### TASKS TO PERFORM
A: In the rigging discussion, what does raking the mast further aft generally increase?
B: Reproduce all of the rows that come after the forum text, character for character, with nothing left out.

### TEXT SHOWN
(begin)

OK, so now I'm confused. I've never had a lot of bother setting up my mast until this year when it's all gone pearshaped. Actually reverse banana shaped actually. In what order should I adjust my rigging? And what's the best way to ensure it's set up OK.

My mast seems to be bent forward at the top. I've released the backstay and the after babystays and it still looks skew from the pontoon.Tightening the Fwd baby stays and then adjusting the after ones doesn't seem to help. Furthermore, with the main up, the boom seems to hang down a bit at the back. Last season, I had a boatyard set my rigging up for me but I replaced the mast myself this year. The bottle screws were in exactly the same place as they were taken off at the end of last season and the mast was severly raked backwards with the boom bouncing off the sprayhood.

Do I really need to call out a riggger, or have I missed something fundamental? /forums/images/graemlins/confused.gif
 
Re: Friggin\' with the riggin\'

I'd start by slacking it all off and getting it vertical by sight with floppy rigging.
Then get your rake settings by tightening fore and backstays gradually. Side to side you can measure with the main halyard gunwhale to gunwhale. Set that with you cap shrouds. Then you can put some bend in the mast if it's needed for you sail shape using the lowers. Forward ones to get the bend then rears to secure the settings (ie: not too tight)
You can check the bend with the main halyard held to the gooseneck or mast base and viewing the bend away from the halyard. This will also show any sideways bend you have introduced with your lowers.

That's how I've done it and seemed to get it pretty square. Apart from the fact the guy I bought it from had a very short backstay, so I had to put extra components in (very bad)
 
Re: Friggin\' with the riggin\'

Here's a comprehensive procedure that I compiled some years ago. It is intended for single spreader rigs only.

Mast tune
Mast rake decision
Raking the mast aft from vertical will influence the feel of the helm. Masts are virtually never raked forward of vertical. Generally, more aft rake increases weather helm while less rake reduces weather helm and can ultimately lead to lee helm. Most sailors like a little bit of weather helm for the "feel" this gives while steering. Too much weather helm makes steering the boat difficult and can quickly tire out the helmsman. Excessive lee helm can make a boat uncontrollable.

(end)

### PROVIDED DATA
(begin)

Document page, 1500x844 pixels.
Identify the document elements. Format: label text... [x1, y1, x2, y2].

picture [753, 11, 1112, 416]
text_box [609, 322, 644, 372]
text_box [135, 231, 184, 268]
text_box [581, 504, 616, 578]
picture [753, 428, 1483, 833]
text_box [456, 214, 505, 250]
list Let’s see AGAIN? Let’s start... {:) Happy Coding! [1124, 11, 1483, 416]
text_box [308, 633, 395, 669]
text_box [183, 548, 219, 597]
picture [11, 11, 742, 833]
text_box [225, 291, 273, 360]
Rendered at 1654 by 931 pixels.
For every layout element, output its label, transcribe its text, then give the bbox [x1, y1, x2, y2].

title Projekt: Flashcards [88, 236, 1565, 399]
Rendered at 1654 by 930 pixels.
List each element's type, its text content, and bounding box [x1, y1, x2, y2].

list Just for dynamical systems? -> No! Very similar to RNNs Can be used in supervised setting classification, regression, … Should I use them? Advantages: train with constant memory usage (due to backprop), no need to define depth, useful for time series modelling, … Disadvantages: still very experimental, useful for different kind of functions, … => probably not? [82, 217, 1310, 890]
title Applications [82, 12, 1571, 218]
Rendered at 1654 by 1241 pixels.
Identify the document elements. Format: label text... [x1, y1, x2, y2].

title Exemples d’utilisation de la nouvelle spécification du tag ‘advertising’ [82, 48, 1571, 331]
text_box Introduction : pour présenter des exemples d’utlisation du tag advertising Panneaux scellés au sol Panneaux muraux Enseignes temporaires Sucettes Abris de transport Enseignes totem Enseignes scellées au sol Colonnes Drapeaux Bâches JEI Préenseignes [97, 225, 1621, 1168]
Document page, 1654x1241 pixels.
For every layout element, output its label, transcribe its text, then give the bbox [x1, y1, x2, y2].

(end)

### TASK SOLUTIONS
A: Weather helm.

B:
Document page, 1500x844 pixels.
Identify the document elements. Format: label text... [x1, y1, x2, y2].

picture [753, 11, 1112, 416]
text_box [609, 322, 644, 372]
text_box [135, 231, 184, 268]
text_box [581, 504, 616, 578]
picture [753, 428, 1483, 833]
text_box [456, 214, 505, 250]
list Let’s see AGAIN? Let’s start... {:) Happy Coding! [1124, 11, 1483, 416]
text_box [308, 633, 395, 669]
text_box [183, 548, 219, 597]
picture [11, 11, 742, 833]
text_box [225, 291, 273, 360]
Rendered at 1654 by 931 pixels.
For every layout element, output its label, transcribe its text, then give the bbox [x1, y1, x2, y2].

title Projekt: Flashcards [88, 236, 1565, 399]
Rendered at 1654 by 930 pixels.
List each element's type, its text content, and bounding box [x1, y1, x2, y2].

list Just for dynamical systems? -> No! Very similar to RNNs Can be used in supervised setting classification, regression, … Should I use them? Advantages: train with constant memory usage (due to backprop), no need to define depth, useful for time series modelling, … Disadvantages: still very experimental, useful for different kind of functions, … => probably not? [82, 217, 1310, 890]
title Applications [82, 12, 1571, 218]
Rendered at 1654 by 1241 pixels.
Identify the document elements. Format: label text... [x1, y1, x2, y2].

title Exemples d’utilisation de la nouvelle spécification du tag ‘advertising’ [82, 48, 1571, 331]
text_box Introduction : pour présenter des exemples d’utlisation du tag advertising Panneaux scellés au sol Panneaux muraux Enseignes temporaires Sucettes Abris de transport Enseignes totem Enseignes scellées au sol Colonnes Drapeaux Bâches JEI Préenseignes [97, 225, 1621, 1168]
Document page, 1654x1241 pixels.
For every layout element, output its label, transcribe its text, then give the bbox [x1, y1, x2, y2].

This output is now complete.